Cuando el alma descansa, los días son más bellos, porque se enamoran del horizonte con el silencio que comienza a crecer en el viento, como el asomo de una música azul que huele a paz, el recinto perfecto de las flores o el mejor color de una orilla de la tarde.
Se sienta a reposar a la vera del camino, a contemplar la huella que ha sembrado -plantígrada (la que se deposita con todo el contorno del pie)-, para que otros caminantes perciban el sendero de luz que destella.
Atrás queda una senda que puede, o no, recorrerse otra vez, pero que, en principio, es la ruta que no debe volverse a andar, a no ser que el círculo de la vida necesite repasar nostalgias o saber de los milagros que se quedaron acurrucados en una memoria escondida.
Entonces el paisaje se enciende de leyendas, de esas vibraciones bonitas que susurran las hojas cuando arrullan las gotas, de manos mágicas que descienden de la melancolía de la luna.
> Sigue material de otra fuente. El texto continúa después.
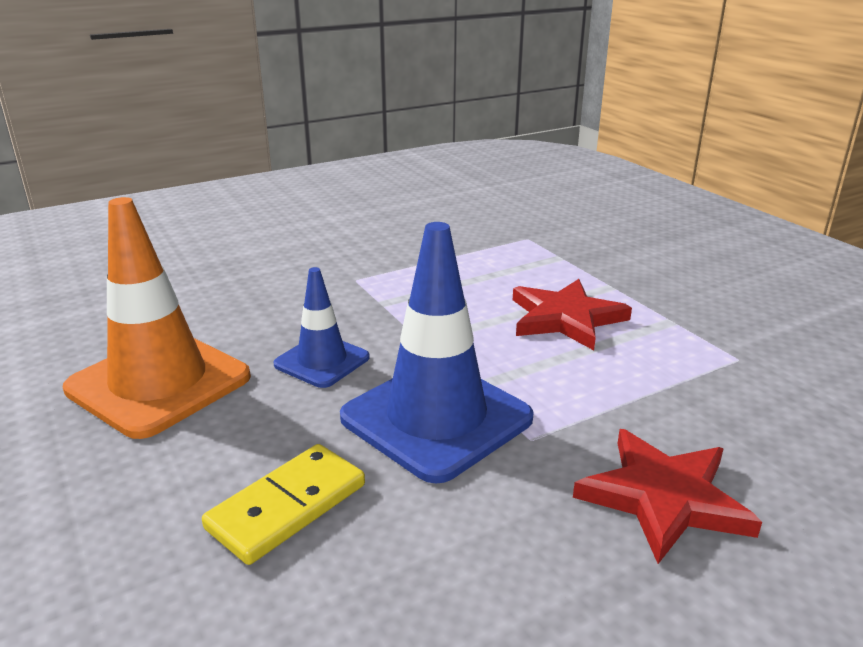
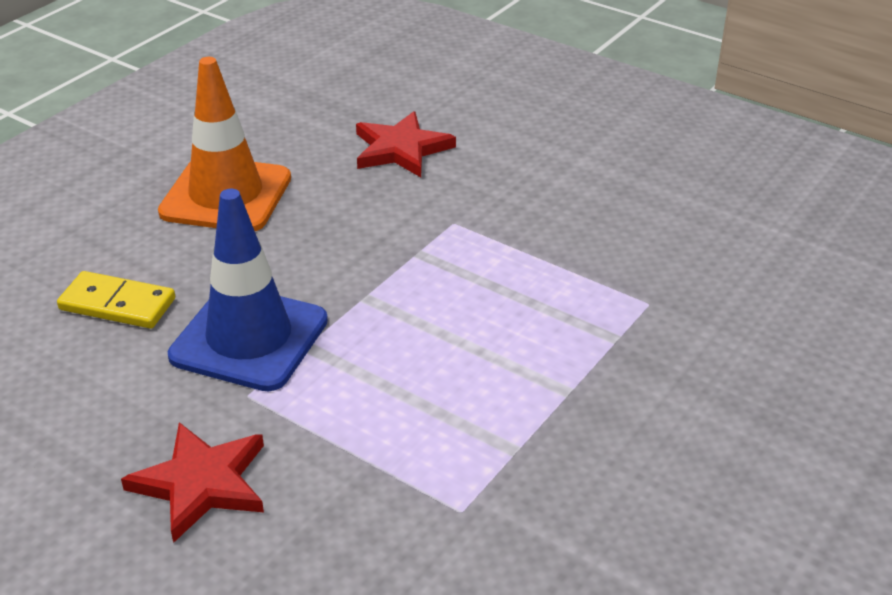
camera: 65 degrees right, 10 degrees up
blue traffic cone [273,267,370,388] -> none
red star [513,279,632,350] -> red star moved to [356,111,456,177]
Es el preludio a una vieja sombra que pasa, a un amor querido que se quedó en un escaparate, a los aromas que dejaron su esencia en un suspiro del tiempo, a los instantes que merecen una vigencia espiritual.
Las ideas nobles se apertrechan a bordo de los pensamientos, al acecho de una ilusión que camina desprevenida, para enlazarla con un recuerdo soñador y atraparla en el aire, con el reflejo de un crepúsculo trepando por la fantasía para reinsertarse en el tiempo.